The bigger shift: diagnosis before damage

One thing rarely mentioned in mainstream Alzheimer’s coverage is that all of these treatments — drugs, DBS, gamma entrainment, molecular therapies — work far better the earlier you intervene. And the diagnostic picture has changed dramatically. 🧬

The FDA cleared the first blood test for diagnosing Alzheimer’s disease in May 2025, and the National Institute on Aging together with the Alzheimer’s Association released revised diagnostic criteria in 2024, formally defining the disease by its biology rather than its clinical symptoms. In practical terms: you no longer need a PET scan or a painful lumbar puncture to establish that Alzheimer’s pathology is present in the brain. A blood draw can do it.

This matters enormously for neurotech. Brain stimulation approaches like DBS and GENUS need neurons to work with. Anti-amyloid drugs need plaques that haven’t yet killed the circuitry downstream. The Lancet Commission’s 2024 updated report outlined 14 modifiable risk factors — including hearing loss, high LDL cholesterol, physical inactivity, and social isolation — that together could theoretically reduce global dementia cases by up to 45% if addressed systematically. The best neurotech in the world won’t save a brain that waited too long.

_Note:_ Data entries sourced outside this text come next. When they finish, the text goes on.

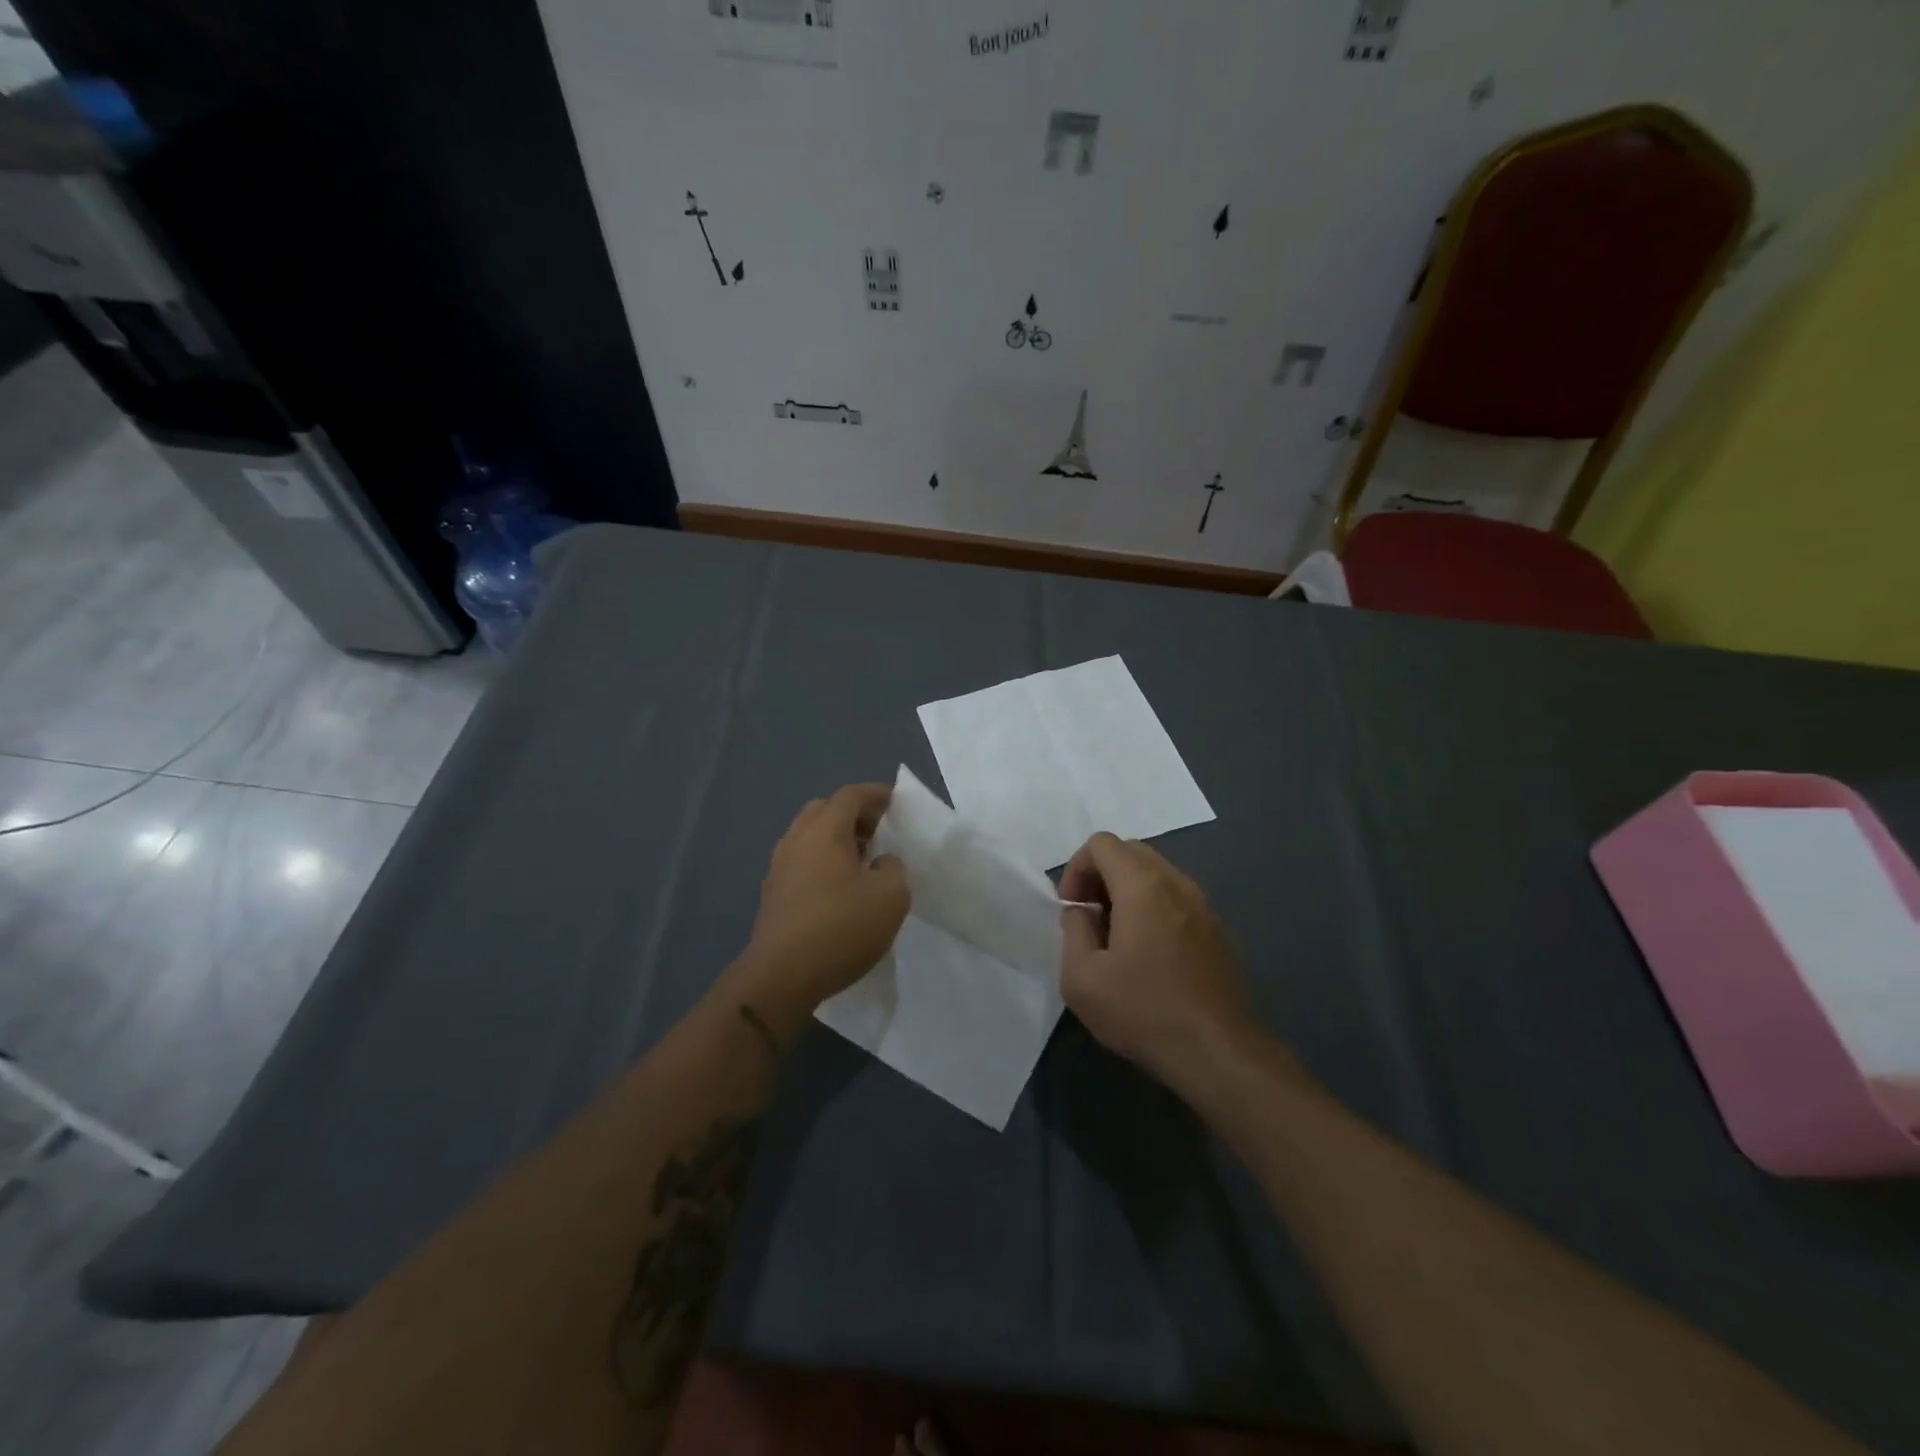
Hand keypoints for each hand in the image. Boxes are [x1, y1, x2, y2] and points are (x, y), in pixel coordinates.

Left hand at [745, 783, 909, 1008]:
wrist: (781, 976)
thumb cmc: (841, 928)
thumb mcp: (891, 897)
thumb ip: (894, 868)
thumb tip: (881, 862)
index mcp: (824, 830)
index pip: (850, 795)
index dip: (875, 793)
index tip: (895, 802)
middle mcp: (796, 840)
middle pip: (824, 810)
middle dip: (852, 814)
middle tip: (877, 833)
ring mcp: (778, 867)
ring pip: (808, 837)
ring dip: (835, 840)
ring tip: (862, 863)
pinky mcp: (772, 894)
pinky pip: (800, 862)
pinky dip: (821, 862)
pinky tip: (838, 889)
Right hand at [1059, 833, 1249, 1092]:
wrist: (1217, 1052)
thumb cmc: (1143, 1011)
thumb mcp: (1081, 977)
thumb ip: (1073, 930)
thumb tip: (1082, 913)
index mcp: (1143, 886)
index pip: (1102, 843)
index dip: (1076, 868)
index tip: (1071, 908)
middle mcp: (1177, 883)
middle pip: (1130, 851)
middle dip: (1101, 875)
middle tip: (1089, 917)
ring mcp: (1203, 905)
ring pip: (1156, 873)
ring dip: (1127, 890)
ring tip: (1116, 936)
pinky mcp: (1217, 929)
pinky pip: (1176, 898)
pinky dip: (1153, 907)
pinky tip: (1148, 953)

The opportunity, right now, is combining these tools: catch the disease early with a blood test, slow the amyloid cascade with lecanemab or donanemab, restore oscillatory function with non-invasive gamma entrainment, and use DBS or targeted molecular therapies in patients where the disease has already progressed further. As of early 2026, nearly 200 clinical trials are underway assessing more than 150 novel drugs, with an increasingly diverse range of biological targets well beyond amyloid.

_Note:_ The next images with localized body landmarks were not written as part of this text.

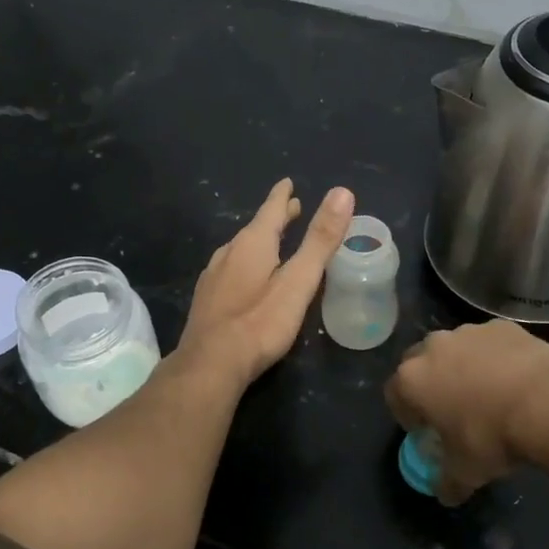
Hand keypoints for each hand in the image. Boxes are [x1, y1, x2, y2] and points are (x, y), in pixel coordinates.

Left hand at [178, 179, 355, 388]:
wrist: (209, 365)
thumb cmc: (260, 322)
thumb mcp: (299, 281)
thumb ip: (320, 240)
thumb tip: (342, 192)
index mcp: (252, 244)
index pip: (271, 210)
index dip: (282, 196)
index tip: (288, 182)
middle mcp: (228, 253)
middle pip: (255, 228)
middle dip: (274, 219)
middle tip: (290, 209)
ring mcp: (213, 277)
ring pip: (240, 249)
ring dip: (259, 241)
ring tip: (272, 242)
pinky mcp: (206, 300)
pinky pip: (230, 269)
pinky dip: (245, 263)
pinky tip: (246, 278)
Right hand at [384, 320, 548, 504]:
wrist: (548, 404)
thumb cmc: (491, 437)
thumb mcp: (465, 472)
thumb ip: (447, 482)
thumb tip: (445, 494)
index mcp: (412, 379)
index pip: (394, 394)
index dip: (406, 415)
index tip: (425, 431)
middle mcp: (433, 347)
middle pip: (420, 364)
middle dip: (431, 384)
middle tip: (453, 409)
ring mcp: (468, 332)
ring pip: (456, 349)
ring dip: (463, 367)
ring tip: (489, 394)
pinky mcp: (502, 326)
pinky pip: (490, 343)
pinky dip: (496, 358)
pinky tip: (516, 380)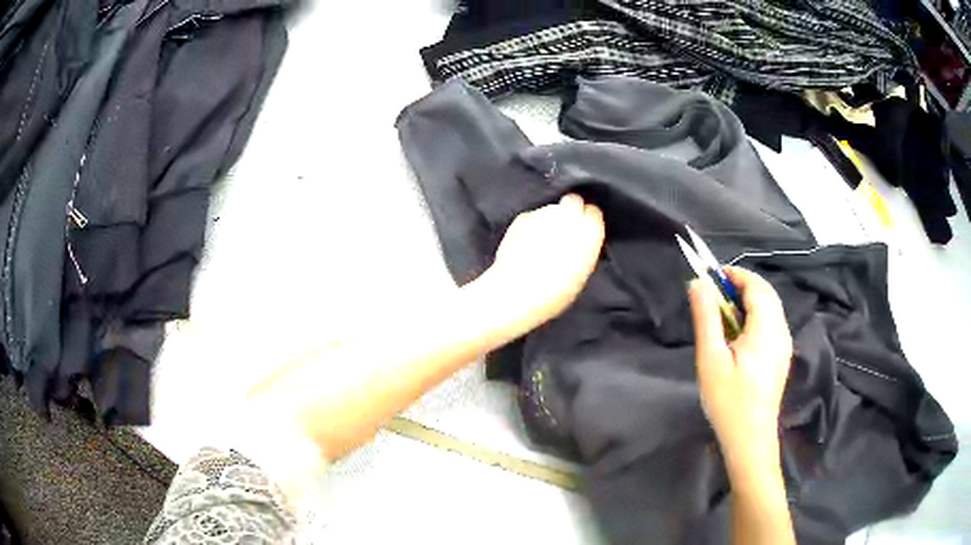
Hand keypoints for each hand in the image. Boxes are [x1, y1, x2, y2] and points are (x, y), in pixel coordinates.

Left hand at [473, 194, 604, 334]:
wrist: (518, 291)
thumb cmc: (554, 291)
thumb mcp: (581, 274)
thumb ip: (585, 250)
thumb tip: (581, 243)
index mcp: (590, 231)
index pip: (594, 213)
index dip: (588, 221)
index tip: (584, 230)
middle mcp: (569, 216)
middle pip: (573, 202)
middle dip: (570, 212)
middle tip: (565, 230)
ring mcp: (545, 213)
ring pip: (552, 209)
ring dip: (550, 220)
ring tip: (542, 243)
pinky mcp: (524, 217)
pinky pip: (532, 217)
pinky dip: (531, 226)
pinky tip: (527, 244)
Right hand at [688, 266, 792, 471]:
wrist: (750, 440)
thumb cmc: (729, 402)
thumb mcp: (711, 359)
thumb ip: (706, 318)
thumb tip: (698, 284)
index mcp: (766, 329)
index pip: (757, 287)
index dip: (736, 275)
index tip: (711, 275)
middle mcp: (781, 332)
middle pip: (766, 294)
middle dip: (742, 285)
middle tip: (714, 293)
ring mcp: (784, 345)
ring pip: (770, 308)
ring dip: (748, 301)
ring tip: (723, 312)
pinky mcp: (781, 357)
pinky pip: (771, 323)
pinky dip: (755, 316)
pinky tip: (738, 335)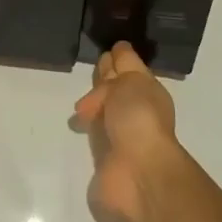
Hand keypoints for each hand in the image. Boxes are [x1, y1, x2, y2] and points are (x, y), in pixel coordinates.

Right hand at [74, 41, 185, 221]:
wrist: (136, 173)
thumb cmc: (138, 117)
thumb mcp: (132, 79)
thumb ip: (123, 65)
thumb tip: (116, 52)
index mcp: (147, 92)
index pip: (128, 68)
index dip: (117, 58)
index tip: (103, 48)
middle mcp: (135, 112)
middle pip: (116, 90)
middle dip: (104, 79)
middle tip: (90, 67)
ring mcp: (119, 136)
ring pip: (103, 111)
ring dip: (93, 104)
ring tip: (79, 100)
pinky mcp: (104, 158)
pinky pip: (93, 135)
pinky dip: (85, 127)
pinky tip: (75, 121)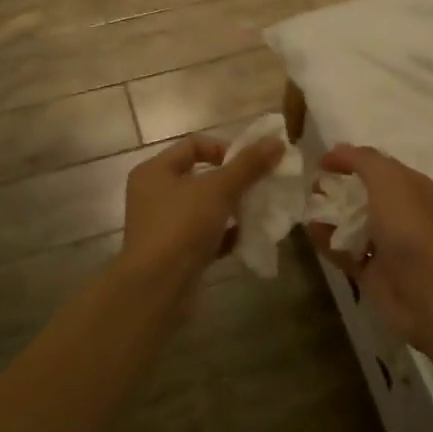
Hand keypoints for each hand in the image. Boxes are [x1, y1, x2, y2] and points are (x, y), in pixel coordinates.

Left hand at [119, 132, 284, 291]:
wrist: (157, 290)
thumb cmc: (181, 228)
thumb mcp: (218, 190)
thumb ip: (248, 165)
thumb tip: (278, 141)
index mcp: (155, 171)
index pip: (194, 145)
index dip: (225, 149)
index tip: (251, 165)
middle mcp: (154, 195)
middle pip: (201, 177)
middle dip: (233, 181)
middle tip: (261, 187)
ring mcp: (164, 226)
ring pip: (205, 208)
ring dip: (232, 209)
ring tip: (259, 211)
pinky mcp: (175, 254)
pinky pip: (205, 236)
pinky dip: (226, 235)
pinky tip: (248, 238)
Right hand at [308, 144, 432, 348]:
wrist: (426, 288)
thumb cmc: (408, 225)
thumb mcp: (386, 178)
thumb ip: (360, 159)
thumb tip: (336, 150)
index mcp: (409, 186)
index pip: (377, 165)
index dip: (349, 159)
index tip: (320, 162)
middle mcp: (399, 212)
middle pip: (363, 194)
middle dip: (337, 188)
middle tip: (311, 186)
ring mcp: (386, 243)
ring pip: (352, 223)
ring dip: (330, 215)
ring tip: (305, 208)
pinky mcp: (371, 270)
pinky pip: (344, 251)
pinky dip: (327, 241)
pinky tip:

We’ve covered the broader neurotech acceleration in 6 Signals That Neurotech Is Reaching a Tipping Point, and the Alzheimer’s story is one of the most vivid illustrations: investment, regulatory momentum, biological insight, and device innovation all moving in the same direction at the same time.

The honest question now isn’t whether the field is making progress. It clearly is. The question is whether the pace of clinical translation — notoriously slow, notoriously expensive — can keep up with the 55 million people worldwide currently living with dementia. What do you think needs to happen to close that gap?